The ability to draw upon multi-national expertise in aeromedical repatriation and evacuation was born out of an initiative launched in 2017
Kluge shared a recent case about an obese, hypertensive, diabetic patient in severe hypoxemic respiratory failure with Covid-19 pneumonitis. He was hospitalized in Bamako, Mali. His employer agreed on a transfer to an ICU in Paris for a higher level of medical treatment. Air Alliance rapidly assembled an international medical team consisting of UK Medical Director Dr Neil Crooks, and two experienced ICU nurses from Germany and the Netherlands.
“As the patient was already receiving 15 liters per minute of oxygen, a request was made to the treating hospital for the patient to be intubated and ventilated in preparation for transfer,” said Kluge. “Unfortunately, he was transferred to the airport on more than 15 liters per minute of oxygen. Furthermore, the ground ambulance did not have a sufficient oxygen supply and we had to provide oxygen from our aircraft.

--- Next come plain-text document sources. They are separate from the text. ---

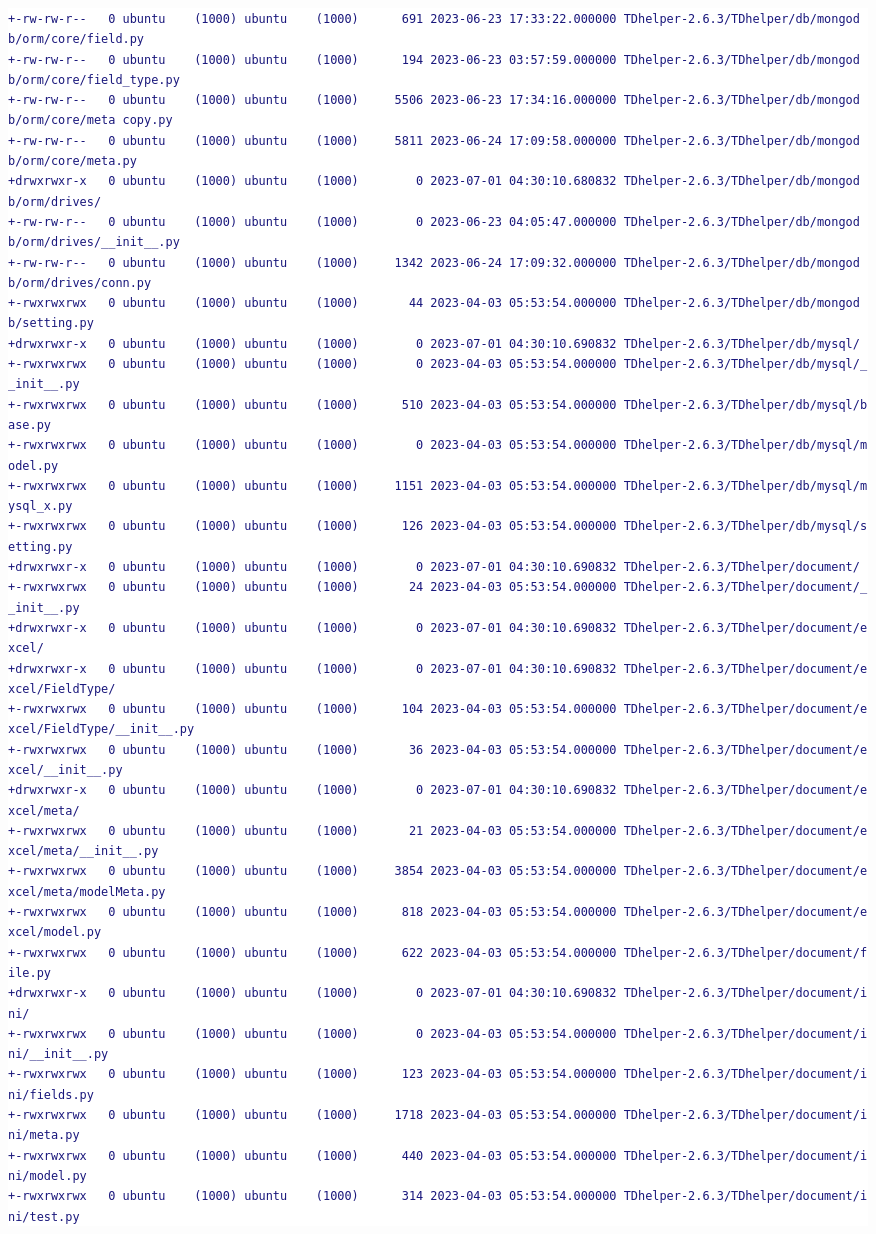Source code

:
 ```diff
+-rw-rw-r--   0 ubuntu    (1000) ubuntu    (1000)      691 2023-06-23 17:33:22.000000 TDhelper-2.6.3/TDhelper/db/mongodb/orm/core/field.py
+-rw-rw-r--   0 ubuntu    (1000) ubuntu    (1000)      194 2023-06-23 03:57:59.000000 TDhelper-2.6.3/TDhelper/db/mongodb/orm/core/field_type.py
+-rw-rw-r--   0 ubuntu    (1000) ubuntu    (1000)     5506 2023-06-23 17:34:16.000000 TDhelper-2.6.3/TDhelper/db/mongodb/orm/core/meta copy.py
+-rw-rw-r--   0 ubuntu    (1000) ubuntu    (1000)     5811 2023-06-24 17:09:58.000000 TDhelper-2.6.3/TDhelper/db/mongodb/orm/core/meta.py
+drwxrwxr-x   0 ubuntu    (1000) ubuntu    (1000)        0 2023-07-01 04:30:10.680832 TDhelper-2.6.3/TDhelper/db/mongodb/orm/drives/
+-rw-rw-r--   0 ubuntu    (1000) ubuntu    (1000)        0 2023-06-23 04:05:47.000000 TDhelper-2.6.3/TDhelper/db/mongodb/orm/drives/__init__.py
+-rw-rw-r--   0 ubuntu    (1000) ubuntu    (1000)     1342 2023-06-24 17:09:32.000000 TDhelper-2.6.3/TDhelper/db/mongodb/orm/drives/conn.py
+-rwxrwxrwx   0 ubuntu    (1000) ubuntu    (1000)       44 2023-04-03 05:53:54.000000 TDhelper-2.6.3/TDhelper/db/mongodb/setting.py
+drwxrwxr-x   0 ubuntu    (1000) ubuntu    (1000)        0 2023-07-01 04:30:10.690832 TDhelper-2.6.3/TDhelper/db/mysql/
+-rwxrwxrwx   0 ubuntu    (1000) ubuntu    (1000)        0 2023-04-03 05:53:54.000000 TDhelper-2.6.3/TDhelper/db/mysql/__init__.py
+-rwxrwxrwx   0 ubuntu    (1000) ubuntu    (1000)      510 2023-04-03 05:53:54.000000 TDhelper-2.6.3/TDhelper/db/mysql/base.py
+-rwxrwxrwx   0 ubuntu    (1000) ubuntu    (1000)        0 2023-04-03 05:53:54.000000 TDhelper-2.6.3/TDhelper/db/mysql/model.py
+-rwxrwxrwx   0 ubuntu    (1000) ubuntu    (1000)     1151 2023-04-03 05:53:54.000000 TDhelper-2.6.3/TDhelper/db/mysql/mysql_x.py
+-rwxrwxrwx   0 ubuntu    (1000) ubuntu    (1000)      126 2023-04-03 05:53:54.000000 TDhelper-2.6.3/TDhelper/db/mysql/setting.py
+drwxrwxr-x   0 ubuntu    (1000) ubuntu    (1000)        0 2023-07-01 04:30:10.690832 TDhelper-2.6.3/TDhelper/document/
+-rwxrwxrwx   0 ubuntu    (1000) ubuntu    (1000)       24 2023-04-03 05:53:54.000000 TDhelper-2.6.3/TDhelper/document/__init__.py
+drwxrwxr-x   0 ubuntu    (1000) ubuntu    (1000)        0 2023-07-01 04:30:10.690832 TDhelper-2.6.3/TDhelper/document/excel/
+drwxrwxr-x   0 ubuntu    (1000) ubuntu    (1000)        0 2023-07-01 04:30:10.690832 TDhelper-2.6.3/TDhelper/document/excel/FieldType/
+-rwxrwxrwx   0 ubuntu    (1000) ubuntu    (1000)      104 2023-04-03 05:53:54.000000 TDhelper-2.6.3/TDhelper/document/excel/FieldType/__init__.py
+-rwxrwxrwx   0 ubuntu    (1000) ubuntu    (1000)       36 2023-04-03 05:53:54.000000 TDhelper-2.6.3/TDhelper/document/excel/__init__.py
+drwxrwxr-x   0 ubuntu    (1000) ubuntu    (1000)        0 2023-07-01 04:30:10.690832 TDhelper-2.6.3/TDhelper/document/excel/meta/
+-rwxrwxrwx   0 ubuntu    (1000) ubuntu    (1000)       21 2023-04-03 05:53:54.000000 TDhelper-2.6.3/TDhelper/document/excel/meta/__init__.py
+-rwxrwxrwx   0 ubuntu    (1000) ubuntu    (1000)     3854 2023-04-03 05:53:54.000000 TDhelper-2.6.3/TDhelper/document/excel/meta/modelMeta.py
+-rwxrwxrwx   0 ubuntu    (1000) ubuntu    (1000)      818 2023-04-03 05:53:54.000000 TDhelper-2.6.3/TDhelper/document/excel/model.py
+-rwxrwxrwx   0 ubuntu    (1000) ubuntu    (1000)      622 2023-04-03 05:53:54.000000 TDhelper-2.6.3/TDhelper/document/file.py
+drwxrwxr-x   0 ubuntu    (1000) ubuntu    (1000)        0 2023-07-01 04:30:10.690832 TDhelper-2.6.3/TDhelper/document/ini/
+-rwxrwxrwx   0 ubuntu    (1000) ubuntu    (1000)        0 2023-04-03 05:53:54.000000 TDhelper-2.6.3/TDhelper/document/ini/__init__.py
+-rwxrwxrwx   0 ubuntu    (1000) ubuntu    (1000)      123 2023-04-03 05:53:54.000000 TDhelper-2.6.3/TDhelper/document/ini/fields.py
+-rwxrwxrwx   0 ubuntu    (1000) ubuntu    (1000)     1718 2023-04-03 05:53:54.000000 TDhelper-2.6.3/TDhelper/document/ini/meta.py
+-rwxrwxrwx   0 ubuntu    (1000) ubuntu    (1000)      440 2023-04-03 05:53:54.000000 TDhelper-2.6.3/TDhelper/document/ini/model.py
+-rwxrwxrwx   0 ubuntu    (1000) ubuntu    (1000)      314 2023-04-03 05:53:54.000000 TDhelper-2.6.3/TDhelper/document/ini/test.py
```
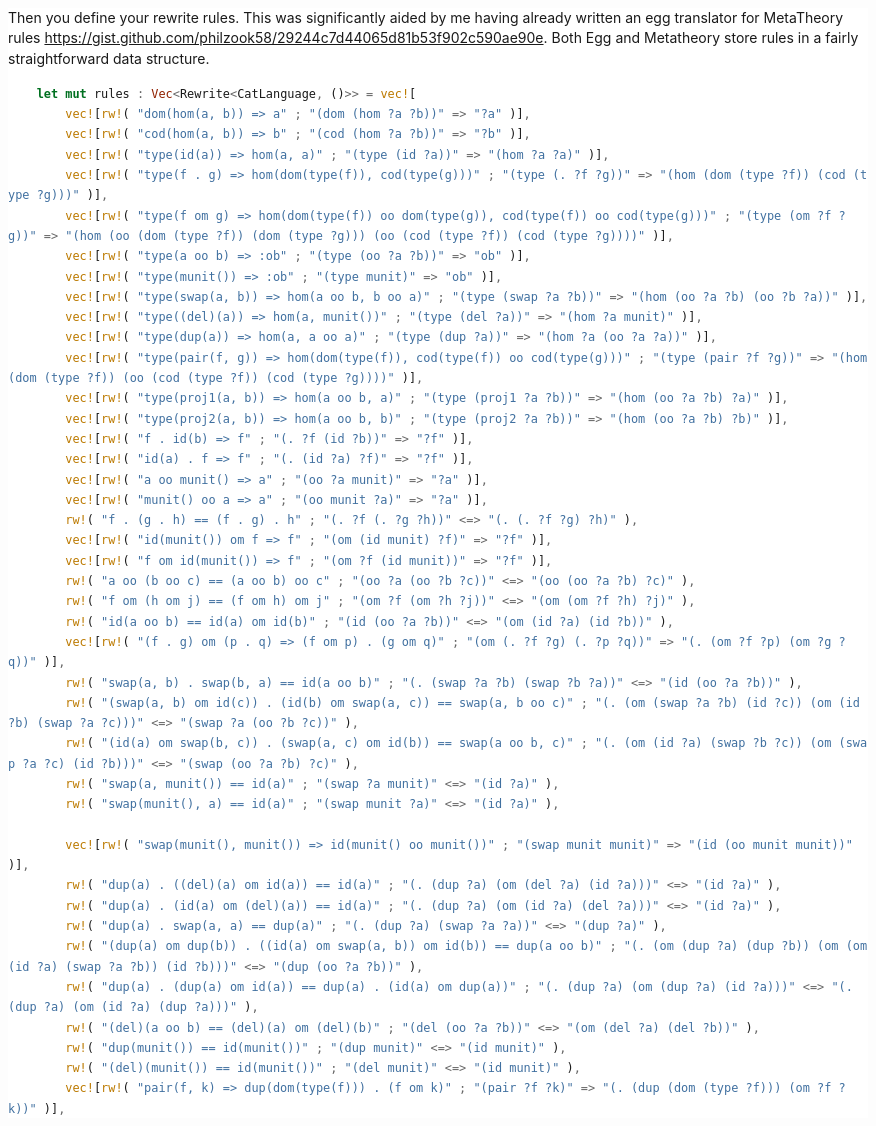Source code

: Then you define your rewrite rules. This was significantly aided by me having already written an egg translator for MetaTheory rules <https://gist.github.com/philzook58/29244c7d44065d81b53f902c590ae90e>. Both Egg and Metatheory store rules in a fairly straightforward data structure.

```rust
    let mut rules : Vec<Rewrite<CatLanguage, ()>> = vec![
        vec![rw!( "dom(hom(a, b)) => a" ; "(dom (hom ?a ?b))" => "?a" )],
        vec![rw!( "cod(hom(a, b)) => b" ; "(cod (hom ?a ?b))" => "?b" )],
        vec![rw!( "type(id(a)) => hom(a, a)" ; "(type (id ?a))" => "(hom ?a ?a)" )],
        vec![rw!( "type(f . g) => hom(dom(type(f)), cod(type(g)))" ; "(type (. ?f ?g))" => "(hom (dom (type ?f)) (cod (type ?g)))" )],
        vec![rw!( "type(f om g) => hom(dom(type(f)) oo dom(type(g)), cod(type(f)) oo cod(type(g)))" ; "(type (om ?f ?g))" => "(hom (oo (dom (type ?f)) (dom (type ?g))) (oo (cod (type ?f)) (cod (type ?g))))" )],
        vec![rw!( "type(a oo b) => :ob" ; "(type (oo ?a ?b))" => "ob" )],
        vec![rw!( "type(munit()) => :ob" ; "(type munit)" => "ob" )],
        vec![rw!( "type(swap(a, b)) => hom(a oo b, b oo a)" ; "(type (swap ?a ?b))" => "(hom (oo ?a ?b) (oo ?b ?a))" )],
        vec![rw!( "type((del)(a)) => hom(a, munit())" ; "(type (del ?a))" => "(hom ?a munit)" )],
        vec![rw!( "type(dup(a)) => hom(a, a oo a)" ; "(type (dup ?a))" => "(hom ?a (oo ?a ?a))" )],
        vec![rw!( "type(pair(f, g)) => hom(dom(type(f)), cod(type(f)) oo cod(type(g)))" ; "(type (pair ?f ?g))" => "(hom (dom (type ?f)) (oo (cod (type ?f)) (cod (type ?g))))" )],
        vec![rw!( "type(proj1(a, b)) => hom(a oo b, a)" ; "(type (proj1 ?a ?b))" => "(hom (oo ?a ?b) ?a)" )],
        vec![rw!( "type(proj2(a, b)) => hom(a oo b, b)" ; "(type (proj2 ?a ?b))" => "(hom (oo ?a ?b) ?b)" )],
        vec![rw!( "f . id(b) => f" ; "(. ?f (id ?b))" => "?f" )],
        vec![rw!( "id(a) . f => f" ; "(. (id ?a) ?f)" => "?f" )],
        vec![rw!( "a oo munit() => a" ; "(oo ?a munit)" => "?a" )],
        vec![rw!( "munit() oo a => a" ; "(oo munit ?a)" => "?a" )],
        rw!( "f . (g . h) == (f . g) . h" ; "(. ?f (. ?g ?h))" <=> "(. (. ?f ?g) ?h)" ),
        vec![rw!( "id(munit()) om f => f" ; "(om (id munit) ?f)" => "?f" )],
        vec![rw!( "f om id(munit()) => f" ; "(om ?f (id munit))" => "?f" )],
        rw!( "a oo (b oo c) == (a oo b) oo c" ; "(oo ?a (oo ?b ?c))" <=> "(oo (oo ?a ?b) ?c)" ),
        rw!( "f om (h om j) == (f om h) om j" ; "(om ?f (om ?h ?j))" <=> "(om (om ?f ?h) ?j)" ),
        rw!( "id(a oo b) == id(a) om id(b)" ; "(id (oo ?a ?b))" <=> "(om (id ?a) (id ?b))" ), 
        vec![rw!( "(f . g) om (p . q) => (f om p) . (g om q)" ; "(om (. ?f ?g) (. ?p ?q))" => "(. (om ?f ?p) (om ?g ?q))" )],
        rw!( "swap(a, b) . swap(b, a) == id(a oo b)" ; "(. (swap ?a ?b) (swap ?b ?a))" <=> "(id (oo ?a ?b))" ),
        rw!( "(swap(a, b) om id(c)) . (id(b) om swap(a, c)) == swap(a, b oo c)" ; "(. (om (swap ?a ?b) (id ?c)) (om (id ?b) (swap ?a ?c)))" <=> "(swap ?a (oo ?b ?c))" ),
        rw!( "(id(a) om swap(b, c)) . (swap(a, c) om id(b)) == swap(a oo b, c)" ; "(. (om (id ?a) (swap ?b ?c)) (om (swap ?a ?c) (id ?b)))" <=> "(swap (oo ?a ?b) ?c)" ),
        rw!( "swap(a, munit()) == id(a)" ; "(swap ?a munit)" <=> "(id ?a)" ),
        rw!( "swap(munit(), a) == id(a)" ; "(swap munit ?a)" <=> "(id ?a)" ),
       
        vec![rw!( "swap(munit(), munit()) => id(munit() oo munit())" ; "(swap munit munit)" => "(id (oo munit munit))" )],
        rw!( "dup(a) . ((del)(a) om id(a)) == id(a)" ; "(. (dup ?a) (om (del ?a) (id ?a)))" <=> "(id ?a)" ),
        rw!( "dup(a) . (id(a) om (del)(a)) == id(a)" ; "(. (dup ?a) (om (id ?a) (del ?a)))" <=> "(id ?a)" ),
        rw!( "dup(a) . swap(a, a) == dup(a)" ; "(. (dup ?a) (swap ?a ?a))" <=> "(dup ?a)" ),
        rw!( "(dup(a) om dup(b)) . ((id(a) om swap(a, b)) om id(b)) == dup(a oo b)" ; "(. (om (dup ?a) (dup ?b)) (om (om (id ?a) (swap ?a ?b)) (id ?b)))" <=> "(dup (oo ?a ?b))" ),
        rw!( "dup(a) . (dup(a) om id(a)) == dup(a) . (id(a) om dup(a))" ; "(. (dup ?a) (om (dup ?a) (id ?a)))" <=> "(. (dup ?a) (om (id ?a) (dup ?a)))" ),
        rw!( "(del)(a oo b) == (del)(a) om (del)(b)" ; "(del (oo ?a ?b))" <=> "(om (del ?a) (del ?b))" ),
        rw!( "dup(munit()) == id(munit())" ; "(dup munit)" <=> "(id munit)" ),
        rw!( "(del)(munit()) == id(munit())" ; "(del munit)" <=> "(id munit)" ),
        vec![rw!( "pair(f, k) => dup(dom(type(f))) . (f om k)" ; "(pair ?f ?k)" => "(. (dup (dom (type ?f))) (om ?f ?k))" )],
```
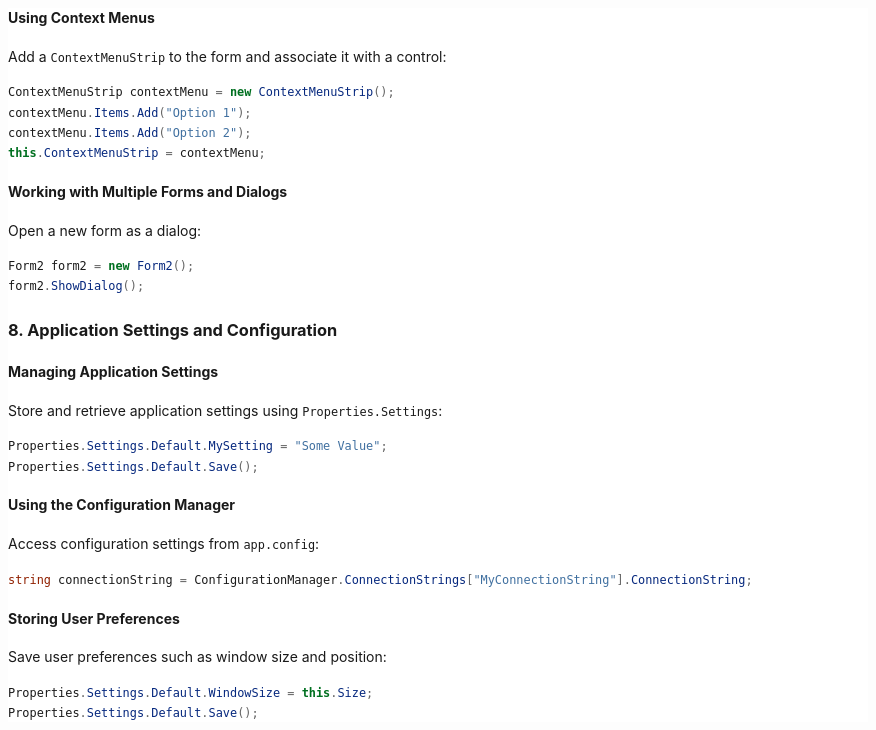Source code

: #### Using Context Menus
Add a `ContextMenuStrip` to the form and associate it with a control:
   ```csharp
   ContextMenuStrip contextMenu = new ContextMenuStrip();
   contextMenu.Items.Add("Option 1");
   contextMenu.Items.Add("Option 2");
   this.ContextMenuStrip = contextMenu;
   ```

#### Working with Multiple Forms and Dialogs
Open a new form as a dialog:
   ```csharp
   Form2 form2 = new Form2();
   form2.ShowDialog();
   ```

### 8. Application Settings and Configuration

#### Managing Application Settings
Store and retrieve application settings using `Properties.Settings`:
   ```csharp
   Properties.Settings.Default.MySetting = "Some Value";
   Properties.Settings.Default.Save();
   ```

#### Using the Configuration Manager
Access configuration settings from `app.config`:
   ```csharp
   string connectionString = ConfigurationManager.ConnectionStrings["MyConnectionString"].ConnectionString;
   ```

#### Storing User Preferences
Save user preferences such as window size and position:
   ```csharp
   Properties.Settings.Default.WindowSize = this.Size;
   Properties.Settings.Default.Save();
   ```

“Our medical team intubated the patient in the ground ambulance, before carefully moving him to the safety of the portable medical isolation unit (PMIU). Gusting winds, sandstorms and looming thunder increased the challenge and sense of urgency. Before initiating the aircraft’s departure, the pilot carefully plotted a course to avoid entering into the teeth of the storm, zig-zagging to reach more stable weather conditions for the safety of both crew and patient.”
For Covid-19 patients with mild or unclear symptoms and on shorter distances, Air Alliance sought out other solutions. In collaboration with a university hospital in Austria, the company is working on a mobile PCR test (amplification of DNA) for aeromedical transportation. The goal is to have reliable and fast Covid-19 testing en route if this is not available at the patient’s location. It is also looking into PMIU solutions for smaller aircraft to meet market demands.
At present, about 15 to 20 per cent of all patients are infected with Covid-19. To meet the new demand for isolated patient transports, the company invested in an EpiShuttle for Covid-19 patients, which requires intensive training for the aeromedical crewmembers, and is perfectly suited for longer trips. All EpiShuttle flights are done on the company’s Challenger aircraft.
Kluge added: “On top of our existing strict infection protocol, we have taken serious measures to protect our crews and our staff. For example, we do Covid-19 tests in our office and obtain the lab results within a few hours. Our crews have to measure their temperature regularly and to report any flu-like symptoms immediately.
As an air ambulance company, we are relatively lucky as medevacs are considered humanitarian and we still can land on most airports. However, flight and logistical planning have become a big challenge and are often very time-consuming.”
With digitization as a core driver of all economic developments, Air Alliance introduced a new case management and ticketing system in May 2020, and is analyzing its processes with regards to the entire value chain. Advantages of integrated digital processes are faster response times, as well as streamlined and more individual communication with clients. The company also started to digitize medical documentation and its medical inventory management system. A new comprehensive data center will be launched later this year.
And is there hope for the future? Of course, because as long as there are challenges, the air medical community will work to overcome them and find new ways of working that allows patients to access the treatment they need. Kluge commented: “We expect to explore new markets in terms of clients and geographies. Last but not least, digital transformation will be an important aspect to remain innovative and competitive.”